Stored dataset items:
= = = =
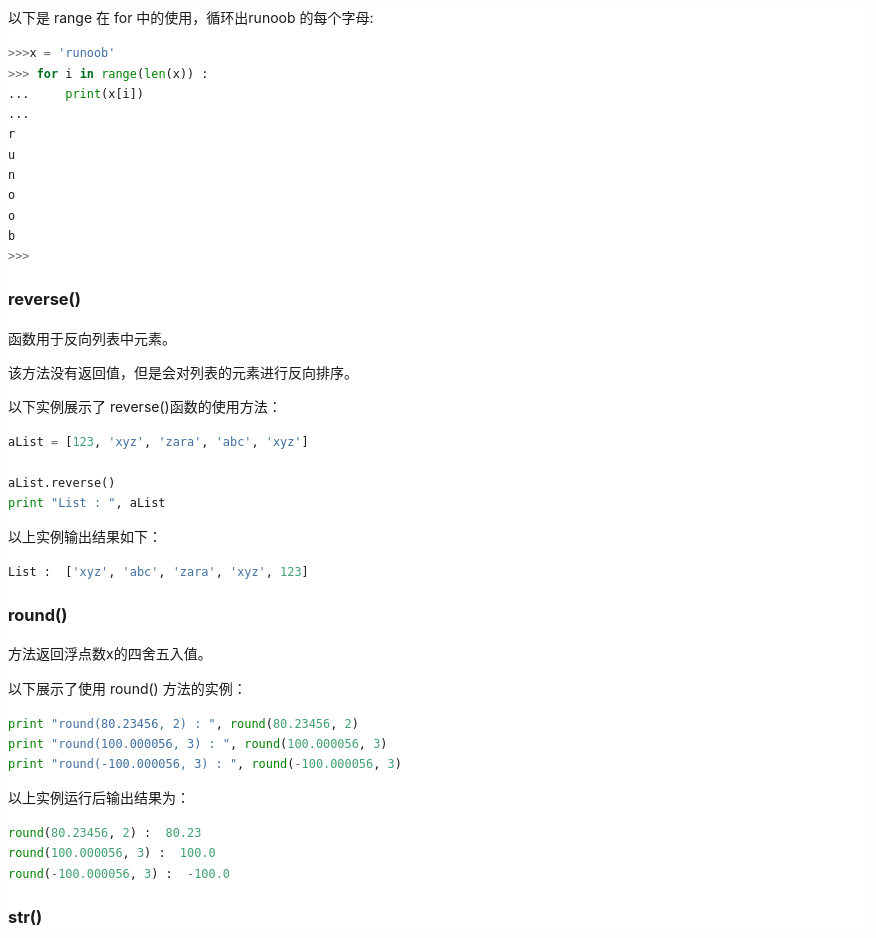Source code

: 以下是 range 在 for 中的使用，循环出runoob 的每个字母:

```python
>>>x = 'runoob'
>>> for i in range(len(x)) :
...     print(x[i])
... 
r
u
n
o
o
b
>>>
```

### reverse() 

函数用于反向列表中元素。

该方法没有返回值，但是会对列表的元素进行反向排序。

以下实例展示了 reverse()函数的使用方法：

```python
aList = [123, 'xyz', 'zara', 'abc', 'xyz']

aList.reverse()
print "List : ", aList
```

以上实例输出结果如下：

```python
List :  ['xyz', 'abc', 'zara', 'xyz', 123]
```

### **round()** 

方法返回浮点数x的四舍五入值。

以下展示了使用 round() 方法的实例：

```python
print "round(80.23456, 2) : ", round(80.23456, 2)
print "round(100.000056, 3) : ", round(100.000056, 3)
print "round(-100.000056, 3) : ", round(-100.000056, 3)
```

以上实例运行后输出结果为：

```python
round(80.23456, 2) :  80.23
round(100.000056, 3) :  100.0
round(-100.000056, 3) :  -100.0
```

### str() 
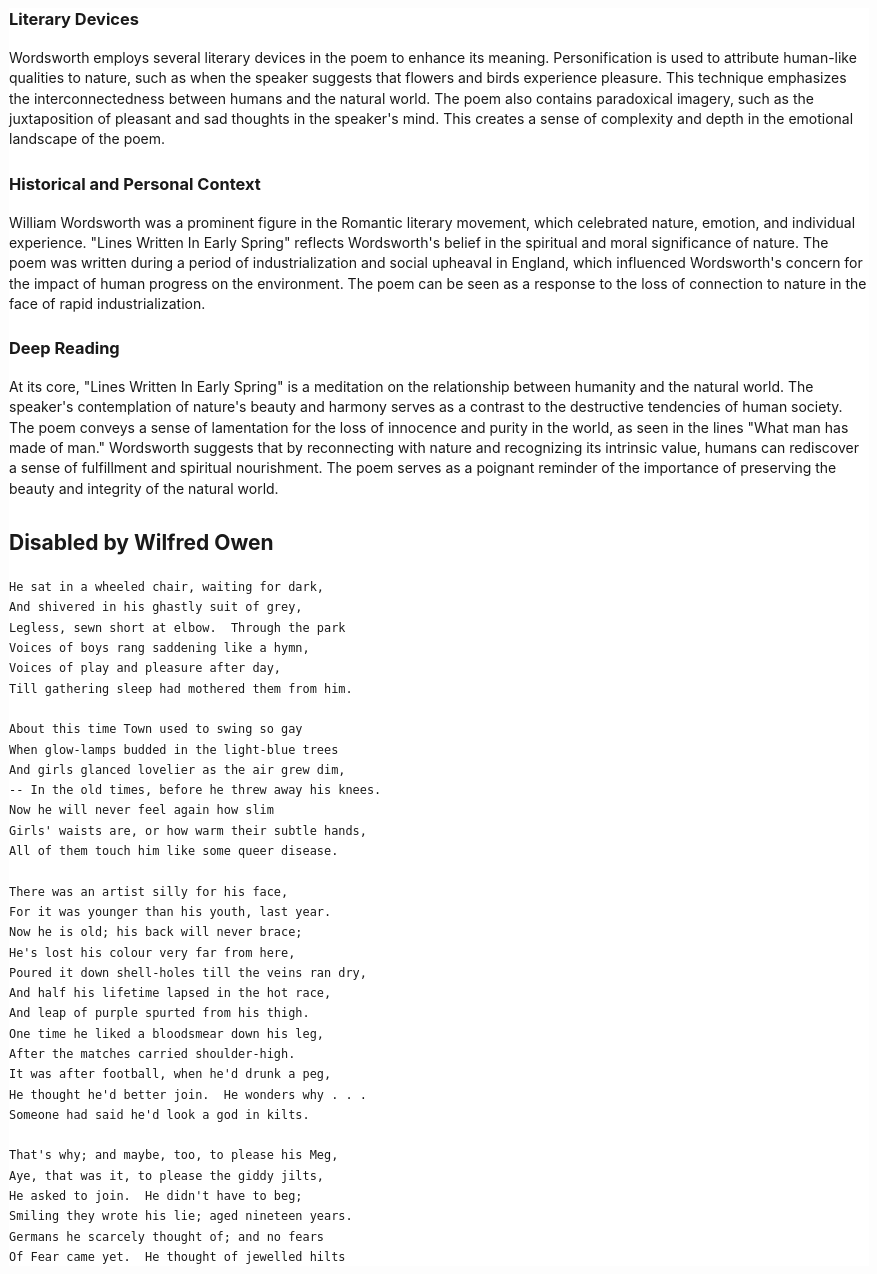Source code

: ### Literary Devices
Wordsworth employs several literary devices in the poem to enhance its meaning. Personification is used to attribute human-like qualities to nature, such as when the speaker suggests that flowers and birds experience pleasure. This technique emphasizes the interconnectedness between humans and the natural world. The poem also contains paradoxical imagery, such as the juxtaposition of pleasant and sad thoughts in the speaker's mind. This creates a sense of complexity and depth in the emotional landscape of the poem.

### Historical and Personal Context
William Wordsworth was a prominent figure in the Romantic literary movement, which celebrated nature, emotion, and individual experience. "Lines Written In Early Spring" reflects Wordsworth's belief in the spiritual and moral significance of nature. The poem was written during a period of industrialization and social upheaval in England, which influenced Wordsworth's concern for the impact of human progress on the environment. The poem can be seen as a response to the loss of connection to nature in the face of rapid industrialization.

### Deep Reading
At its core, "Lines Written In Early Spring" is a meditation on the relationship between humanity and the natural world. The speaker's contemplation of nature's beauty and harmony serves as a contrast to the destructive tendencies of human society. The poem conveys a sense of lamentation for the loss of innocence and purity in the world, as seen in the lines "What man has made of man." Wordsworth suggests that by reconnecting with nature and recognizing its intrinsic value, humans can rediscover a sense of fulfillment and spiritual nourishment. The poem serves as a poignant reminder of the importance of preserving the beauty and integrity of the natural world.

## Disabled by Wilfred Owen

```
He sat in a wheeled chair, waiting for dark,
And shivered in his ghastly suit of grey,
Legless, sewn short at elbow.  Through the park
Voices of boys rang saddening like a hymn,
Voices of play and pleasure after day,
Till gathering sleep had mothered them from him.

About this time Town used to swing so gay
When glow-lamps budded in the light-blue trees
And girls glanced lovelier as the air grew dim,
-- In the old times, before he threw away his knees.
Now he will never feel again how slim
Girls' waists are, or how warm their subtle hands,
All of them touch him like some queer disease.

There was an artist silly for his face,
For it was younger than his youth, last year.
Now he is old; his back will never brace;
He's lost his colour very far from here,
Poured it down shell-holes till the veins ran dry,
And half his lifetime lapsed in the hot race,
And leap of purple spurted from his thigh.
One time he liked a bloodsmear down his leg,
After the matches carried shoulder-high.
It was after football, when he'd drunk a peg,
He thought he'd better join.  He wonders why . . .
Someone had said he'd look a god in kilts.

That's why; and maybe, too, to please his Meg,
Aye, that was it, to please the giddy jilts,
He asked to join.  He didn't have to beg;
Smiling they wrote his lie; aged nineteen years.
Germans he scarcely thought of; and no fears
Of Fear came yet.  He thought of jewelled hilts
```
= = = =
**WHAT YOU WILL DO**
Go through the records and copy each line with "Written" in it.

**ANSWER SECTION**
William Wordsworth was a prominent figure in the Romantic literary movement, which celebrated nature, emotion, and individual experience. "Lines Written In Early Spring" reflects Wordsworth's belief in the spiritual and moral significance of nature. The poem was written during a period of industrialization and social upheaval in England, which influenced Wordsworth's concern for the impact of human progress on the environment. The poem can be seen as a response to the loss of connection to nature in the face of rapid industrialization.
At its core, "Lines Written In Early Spring" is a meditation on the relationship between humanity and the natural world. The speaker's contemplation of nature's beauty and harmony serves as a contrast to the destructive tendencies of human society. The poem conveys a sense of lamentation for the loss of innocence and purity in the world, as seen in the lines "What man has made of man." Wordsworth suggests that by reconnecting with nature and recognizing its intrinsic value, humans can rediscover a sense of fulfillment and spiritual nourishment. The poem serves as a poignant reminder of the importance of preserving the beauty and integrity of the natural world.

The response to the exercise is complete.